DATASET EXCERPTS:
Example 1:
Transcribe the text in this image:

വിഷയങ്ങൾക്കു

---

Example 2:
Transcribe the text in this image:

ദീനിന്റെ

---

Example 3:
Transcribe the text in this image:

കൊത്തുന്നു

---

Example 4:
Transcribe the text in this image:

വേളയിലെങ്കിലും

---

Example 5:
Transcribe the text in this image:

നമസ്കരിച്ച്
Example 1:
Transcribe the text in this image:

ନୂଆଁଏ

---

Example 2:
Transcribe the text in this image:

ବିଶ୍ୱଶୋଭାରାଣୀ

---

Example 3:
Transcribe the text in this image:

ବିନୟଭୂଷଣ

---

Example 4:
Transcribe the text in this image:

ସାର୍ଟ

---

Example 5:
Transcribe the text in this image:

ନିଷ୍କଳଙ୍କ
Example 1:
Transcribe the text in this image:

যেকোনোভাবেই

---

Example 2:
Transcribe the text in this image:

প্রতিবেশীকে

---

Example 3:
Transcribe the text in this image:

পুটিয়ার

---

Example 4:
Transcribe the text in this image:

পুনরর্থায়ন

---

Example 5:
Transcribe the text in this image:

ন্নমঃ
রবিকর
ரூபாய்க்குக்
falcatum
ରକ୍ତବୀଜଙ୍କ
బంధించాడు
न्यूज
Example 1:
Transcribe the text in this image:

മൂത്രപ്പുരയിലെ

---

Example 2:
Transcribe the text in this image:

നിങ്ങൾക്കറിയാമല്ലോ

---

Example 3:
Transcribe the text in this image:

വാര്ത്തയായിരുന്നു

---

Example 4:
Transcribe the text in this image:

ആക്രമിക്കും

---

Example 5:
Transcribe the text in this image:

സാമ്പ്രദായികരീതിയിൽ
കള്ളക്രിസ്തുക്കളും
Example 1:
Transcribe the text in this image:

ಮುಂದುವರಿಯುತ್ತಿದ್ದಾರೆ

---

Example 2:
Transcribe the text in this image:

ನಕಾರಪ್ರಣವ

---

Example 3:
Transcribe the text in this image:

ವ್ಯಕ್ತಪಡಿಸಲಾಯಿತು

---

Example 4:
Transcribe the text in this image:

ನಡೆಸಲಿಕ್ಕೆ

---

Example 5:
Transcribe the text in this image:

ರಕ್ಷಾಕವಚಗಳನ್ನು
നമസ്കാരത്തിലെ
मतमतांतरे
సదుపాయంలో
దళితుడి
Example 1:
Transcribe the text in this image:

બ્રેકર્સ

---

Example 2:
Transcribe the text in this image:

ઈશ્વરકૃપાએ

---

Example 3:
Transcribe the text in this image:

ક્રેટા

EXERCISE:
The response should be an exact repeat of the data above.

EXERCISE OUTPUT:
Example 1:
Transcribe the text in this image:

വിഷയങ്ങൾക്കു

---

Example 2:
Transcribe the text in this image:

ദീനിന്റെ

---

Example 3:
Transcribe the text in this image:

കൊത്തുന്നു

---

Example 4:
Transcribe the text in this image:

വേളയിലെങ്കിലും

---

Example 5:
Transcribe the text in this image:

നമസ്കരിച്ച്
Example 1:
Transcribe the text in this image:

ନୂଆଁଏ

---

Example 2:
Transcribe the text in this image:

ବିଶ୍ୱଶୋଭାରାଣୀ

---

Example 3:
Transcribe the text in this image:

ବିନୟଭୂଷଣ

---

Example 4:
Transcribe the text in this image:

ସାର୍ଟ

---

Example 5:
Transcribe the text in this image:

ନିଷ୍କଳଙ୍କ
Example 1:
Transcribe the text in this image:

যেকোনোভাবেই

---

Example 2:
Transcribe the text in this image:

প্রতিবেশীকে

---

Example 3:
Transcribe the text in this image:

পুটিয়ার

---

Example 4:
Transcribe the text in this image:

পুনরর্থায়ন

---

Example 5:
Transcribe the text in this image:

ন্নমঃ
রবিকর
ரூபாய்க்குக்
falcatum
ରକ୍ତବୀଜଙ୍କ
బంధించాడు
न्यूज
Example 1:
Transcribe the text in this image:

മൂത്രപ്പുരയിലെ

---

Example 2:
Transcribe the text in this image:

നിങ്ങൾക്കറിയാമല്ലോ

---

Example 3:
Transcribe the text in this image:

വാര്ത്തയായിരുന്നു

---

Example 4:
Transcribe the text in this image:

ആക്രമിക്കും

---

Example 5:
Transcribe the text in this image:

സാമ്പ്രദായികരീതിയിൽ
കള്ളക്രിസ്തുക്കളും
Example 1:
Transcribe the text in this image:

ಮುಂದುವರಿಯುತ್ತಿದ್ದಾರೆ

---

Example 2:
Transcribe the text in this image:

ನಕಾರಪ್ರಣವ

---

Example 3:
Transcribe the text in this image:

ವ್ಯಕ್ತಪಡಿಸಲಾಯಿತು

---

Example 4:
Transcribe the text in this image:

ನಡೆಸಲಿಕ್ಕೆ

---

Example 5:
Transcribe the text in this image:

ರಕ್ಷಾಕವಚಗಳನ್ನು
നമസ്കാരത്തിലെ
मतमतांतरे
సదుపాయంలో
దళితుడి
Example 1:
Transcribe the text in this image:

બ્રેકર્સ

---

Example 2:
Transcribe the text in this image:

ઈશ્વરકૃપાએ

---

Example 3:
Transcribe the text in this image:

ક્રેટા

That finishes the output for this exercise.